**Problem requirements**.
Answer these questions using the reading passage on New Year habits:
1. What name does the passage give to the saboteur it introduces?
2. What are the primary tools of this saboteur?
3. Besides Urges, which two parts make up the habit trilogy?

**Reading passage**.
──────────────────────────────

As the New Year arrives, a collective cultural discussion erupts about wrapping-up the old and anticipating the new. Often that’s transformed into expectations that you consider a new habit for the New Year. If you’ve ever embraced the new-habits energy that blows in with the New Year, you’ve experienced the surge of determination. Motivation quickly ensues, briefly at least, as you enjoy that anticipation of the new you.  

Just-One-More-Time Ritual

 

But have you noticed something trailing closely behind your determination, especially if your commitment includes new eating and exercising habits? An idea shows up touting the wisdom of a final splurge of your favorite foods or one more morning of extra sleep before facing the gym? The desire for “just one more time” is a thing, a ritual for your transition from the old to the new habit. 

Bonus

The just-one-more-time ritual affords you the dual pleasure of your current habits along with the idea of having successfully adopted new ones—fabulous moment. But how often has the just-one-more-time ritual essentially launched a short-lived experiment that ends in failure, discouragement, and cynicism that leads you to stop even trying?

Meet Your Saboteur

 

If you’ve experienced this demoralizing sabotage of your determination, welcome to the human experience! I’d like to introduce you to your saboteur par excellence—Urges. 

She’s Got it Going On

Urges is one talented orchestrator. She has cultivated a bevy of strategies to perfect her craft and she thrives on experience. Her playing field of choice is your mind. Her primary tools are thoughts and emotions.

One-Two Punch: Thoughts and Emotions

For example, Urges plants those just-one-more-time thoughts and persuades you of the tortured reasoning. Then she shows up a few days later begging you to forget the whole thing. “Stop depriving yourself,” she insists.  
“Eat or you’ll get hungry.” “What harm is there in skipping the gym one day, or just this one week?” And on and on she goes. 

Her real power lies in the use of emotions, which are experienced in your body as a rapid heart rate, tight chest or jaw, hunched shoulders, dry mouth, etc. You will very often do anything she says if she starts throwing around uncomfortable emotions such as anxiety, frustration, embarrassment, confusion, and worst of all, failure. Many of these she only needs to hint at the possibility of using them and you do whatever she suggests—grab the phone, play a game, look busy, surf the net, shop, eat, flirt with your colleague, gossip, etc. 

She’s Got Your Number!

Rest assured Urges knows you inside and out. She’s quite good at convincing you that she IS you. Urges claims to know what’s best for you. She doesn’t! 

Urges thrives on your human desire to avoid pain, arouse fear, and seek pleasure and novelty. She has mastered these. Mostly she uses threats to keep you behaving in the same old way with the same old habits. 

Habit Trilogy

Urges is part of a habit trilogy along with Routine and Reward. Urges knows the Reward you desire, and you’ve learned the Routine to receive the Reward. Urges job is to trigger your habit Routine or behavior so you can receive your Reward. Let’s face it, some of the habits Urges leads you to are fabulous! That’s obviously not a problem. 

My Challenge to You!

 

I’m challenging you to change your relationship with Urges.

──────────────────────────────

Saved entries
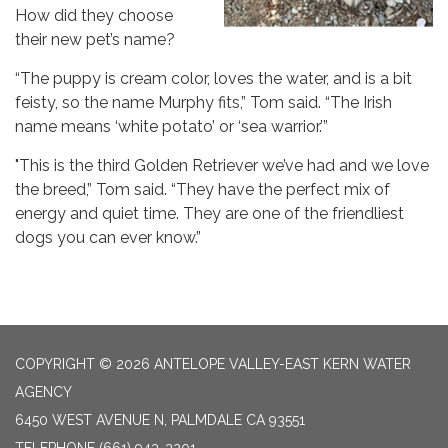
How did they choose
their new pet’s name?
“The puppy is cream color, loves the water, and is a bit
feisty, so the name Murphy fits,” Tom said. “The Irish
name means ‘white potato’ or ‘sea warrior.’”
"This is the third Golden Retriever we’ve had and we love
the breed,” Tom said. “They have the perfect mix of
energy and quiet time. They are one of the friendliest
dogs you can ever know.”
COPYRIGHT © 2026 ANTELOPE VALLEY-EAST KERN WATER
AGENCY
6450 WEST AVENUE N, PALMDALE CA 93551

──────────────────────────────

**Answer area**.
1. Urges
2. Thoughts and emotions
3. Routine and Reward